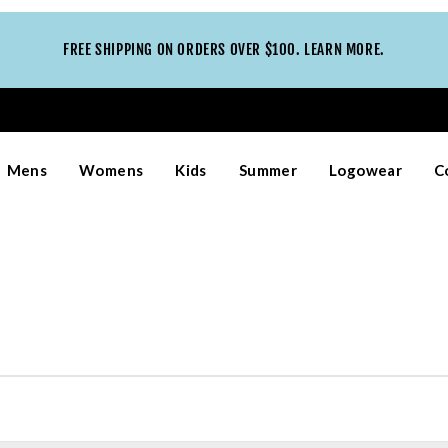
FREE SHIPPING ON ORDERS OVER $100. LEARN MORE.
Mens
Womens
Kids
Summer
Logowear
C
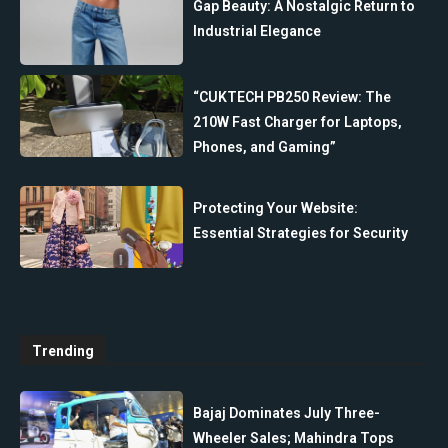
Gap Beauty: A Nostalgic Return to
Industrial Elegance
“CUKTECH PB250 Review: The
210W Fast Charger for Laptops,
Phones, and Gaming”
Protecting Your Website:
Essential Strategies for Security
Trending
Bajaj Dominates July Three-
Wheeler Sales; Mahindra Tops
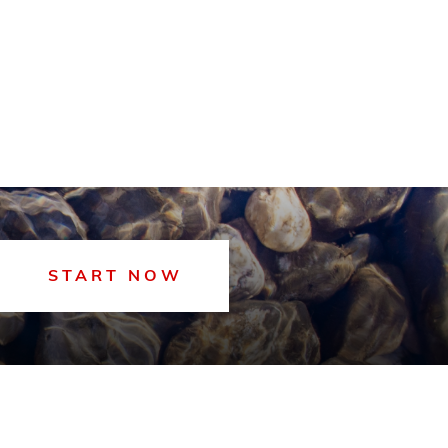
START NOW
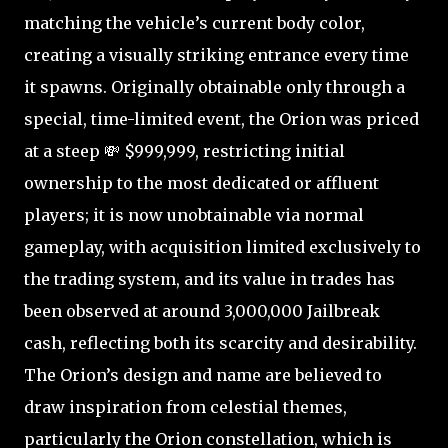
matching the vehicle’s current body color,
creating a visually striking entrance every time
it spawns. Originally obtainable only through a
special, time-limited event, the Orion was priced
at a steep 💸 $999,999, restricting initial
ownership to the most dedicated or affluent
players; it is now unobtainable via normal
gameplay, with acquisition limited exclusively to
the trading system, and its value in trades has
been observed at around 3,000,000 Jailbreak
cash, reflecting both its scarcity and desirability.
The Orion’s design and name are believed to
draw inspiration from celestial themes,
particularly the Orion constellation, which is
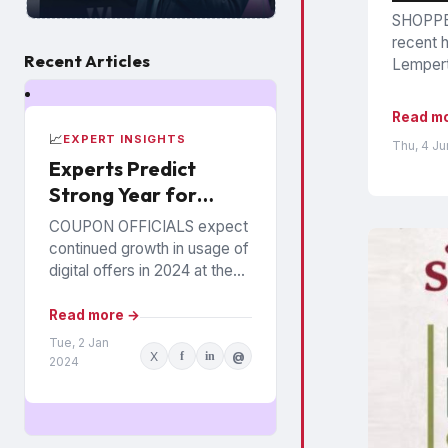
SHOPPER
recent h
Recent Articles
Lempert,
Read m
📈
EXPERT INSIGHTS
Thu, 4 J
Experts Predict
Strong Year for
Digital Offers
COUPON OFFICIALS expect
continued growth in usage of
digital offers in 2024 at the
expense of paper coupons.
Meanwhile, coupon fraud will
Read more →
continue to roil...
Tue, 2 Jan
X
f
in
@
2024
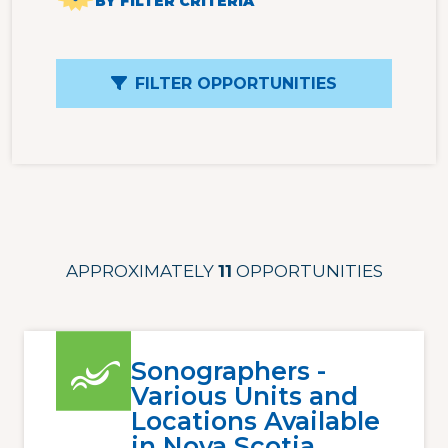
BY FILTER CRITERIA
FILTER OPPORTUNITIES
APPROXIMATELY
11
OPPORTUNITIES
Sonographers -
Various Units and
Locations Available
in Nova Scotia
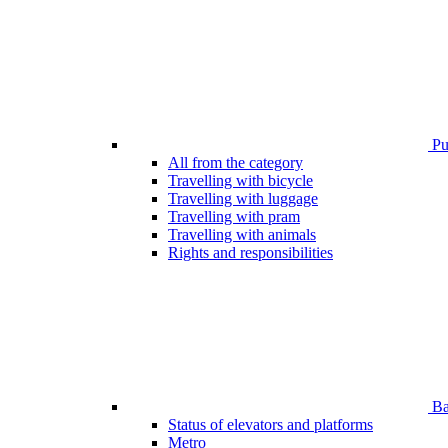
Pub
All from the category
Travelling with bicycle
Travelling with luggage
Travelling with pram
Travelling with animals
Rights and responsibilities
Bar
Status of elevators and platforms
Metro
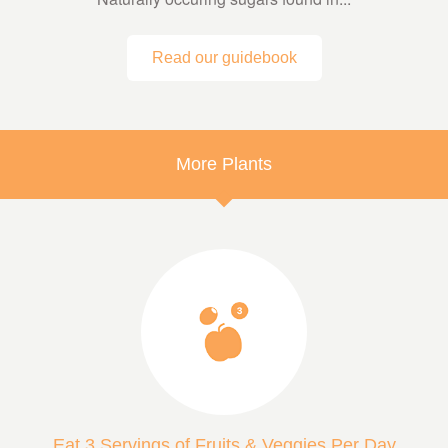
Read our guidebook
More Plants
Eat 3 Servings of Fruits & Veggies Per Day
----------------
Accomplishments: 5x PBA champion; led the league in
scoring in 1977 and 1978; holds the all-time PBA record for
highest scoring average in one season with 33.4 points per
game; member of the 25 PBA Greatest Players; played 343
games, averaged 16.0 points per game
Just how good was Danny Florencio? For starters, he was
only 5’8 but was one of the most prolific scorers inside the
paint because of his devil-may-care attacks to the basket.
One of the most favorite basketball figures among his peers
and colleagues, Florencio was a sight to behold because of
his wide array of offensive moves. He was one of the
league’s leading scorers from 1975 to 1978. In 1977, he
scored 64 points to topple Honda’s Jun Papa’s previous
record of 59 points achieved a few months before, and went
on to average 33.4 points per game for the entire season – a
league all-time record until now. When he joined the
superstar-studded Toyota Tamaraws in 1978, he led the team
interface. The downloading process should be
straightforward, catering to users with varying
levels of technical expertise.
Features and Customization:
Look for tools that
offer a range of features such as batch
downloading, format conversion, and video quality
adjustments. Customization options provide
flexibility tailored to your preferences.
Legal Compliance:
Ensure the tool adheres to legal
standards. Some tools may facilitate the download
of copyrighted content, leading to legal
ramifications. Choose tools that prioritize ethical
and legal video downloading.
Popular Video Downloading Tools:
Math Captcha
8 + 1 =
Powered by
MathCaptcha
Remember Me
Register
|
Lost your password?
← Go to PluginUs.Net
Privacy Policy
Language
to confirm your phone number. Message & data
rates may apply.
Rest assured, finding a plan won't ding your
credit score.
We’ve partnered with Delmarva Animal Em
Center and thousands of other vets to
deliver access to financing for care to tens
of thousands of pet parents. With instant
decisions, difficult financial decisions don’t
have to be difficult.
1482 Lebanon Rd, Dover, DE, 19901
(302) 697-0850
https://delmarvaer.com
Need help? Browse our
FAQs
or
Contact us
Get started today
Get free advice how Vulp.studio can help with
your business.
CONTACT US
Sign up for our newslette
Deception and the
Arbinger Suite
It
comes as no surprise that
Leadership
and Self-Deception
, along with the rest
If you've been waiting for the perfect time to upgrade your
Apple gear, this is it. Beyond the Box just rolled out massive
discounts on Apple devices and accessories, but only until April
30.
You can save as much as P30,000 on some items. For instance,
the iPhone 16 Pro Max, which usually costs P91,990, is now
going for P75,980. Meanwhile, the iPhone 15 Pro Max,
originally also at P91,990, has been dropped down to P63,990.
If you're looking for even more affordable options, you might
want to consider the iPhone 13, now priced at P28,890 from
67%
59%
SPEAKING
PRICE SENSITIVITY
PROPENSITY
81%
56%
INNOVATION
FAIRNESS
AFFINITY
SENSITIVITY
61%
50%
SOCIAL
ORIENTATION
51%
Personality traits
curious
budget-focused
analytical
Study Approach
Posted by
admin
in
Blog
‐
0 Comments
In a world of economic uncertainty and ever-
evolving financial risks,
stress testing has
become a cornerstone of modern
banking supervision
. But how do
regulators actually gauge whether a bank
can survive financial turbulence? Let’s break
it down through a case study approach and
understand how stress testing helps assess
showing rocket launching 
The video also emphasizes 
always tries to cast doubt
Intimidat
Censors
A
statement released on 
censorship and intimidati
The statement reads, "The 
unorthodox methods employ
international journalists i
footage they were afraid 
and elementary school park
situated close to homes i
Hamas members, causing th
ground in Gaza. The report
----------------
Look above for the line holding "become a cornerstone of modern", then set down exactly that line and every line after it up to and including the line holding "footage they were afraid", with nothing else.

*Your solution:*
become a cornerstone of modern
banking supervision
. But how do
regulators actually gauge whether a bank
can survive financial turbulence? Let’s break
it down through a case study approach and
understand how stress testing helps assess
showing rocket launching 
The video also emphasizes 
always tries to cast doubt
Intimidat
Censors
A
statement released on 
censorship and intimidati
The statement reads, "The 
unorthodox methods employ
international journalists i
footage they were afraid 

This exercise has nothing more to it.